In the text below on the 2007 Valencian regional election, copy word for word the part that starts at "The Valencian Nationalist" and stops after "separately in 2003.".

§ **Passage provided**:
--- Start ---
The 2007 Valencian regional election was held on Sunday, 27 May 2007, to elect the 7th Corts of the Valencian Community. All 99 seats in the Corts were up for election. The election was held simultaneously with regional elections in twelve other autonomous communities and local elections all throughout Spain.

As in the three previous elections, the People's Party (PP) with an increased absolute majority of seats, as well as winning an absolute majority of votes, the first and only time to date the party has reached this threshold, and only the second time since 1983 that any party has achieved this feat. The PP increased its vote share by more than 5% and gained six of the additional ten seats in the parliament, enlarged as a result of 2006 amendments to the regional Statute of Autonomy, all but ensuring incumbent president Francisco Camps's re-election for a second term in office. The Socialist Party of the Valencian Country (PSPV–PSOE) gained three seats despite seeing its vote share decrease by one point. This came as a result of the enlarged parliament, but the new election defeat and the below-expectations result for the party led to PSPV leader Joan Ignasi Pla to announce that he would step down as party secretary-general in the next congress.

The Valencian Nationalist Bloc (Bloc), whose performance in the previous election brought it within 0.3% of reaching the five percent threshold, had formed an electoral alliance with United Left of the Valencian Country (EUPV) under the name Commitment for the Valencian Country (CPV). This combined list, which also included smaller Green and left-wing groups, saw the Bloc gain its first seat representation in the Corts, though the combined vote for both EUPV and Bloc was considerably lesser than what both had polled separately in 2003.
--- End ---
§ **Information shown**:
--- Start ---
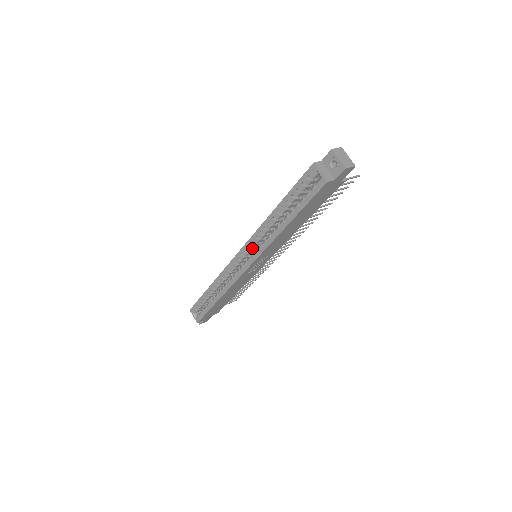
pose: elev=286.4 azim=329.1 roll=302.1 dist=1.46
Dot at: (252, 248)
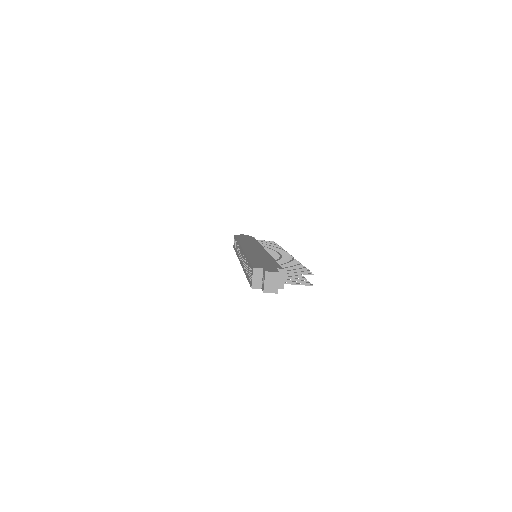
--- End ---
§ **Solution**:
The Valencian Nationalist Bloc (Bloc), whose performance in the previous election brought it within 0.3% of reaching the five percent threshold, had formed an electoral alliance with United Left of the Valencian Country (EUPV) under the name Commitment for the Valencian Country (CPV). This combined list, which also included smaller Green and left-wing groups, saw the Bloc gain its first seat representation in the Corts, though the combined vote for both EUPV and Bloc was considerably lesser than what both had polled separately in 2003.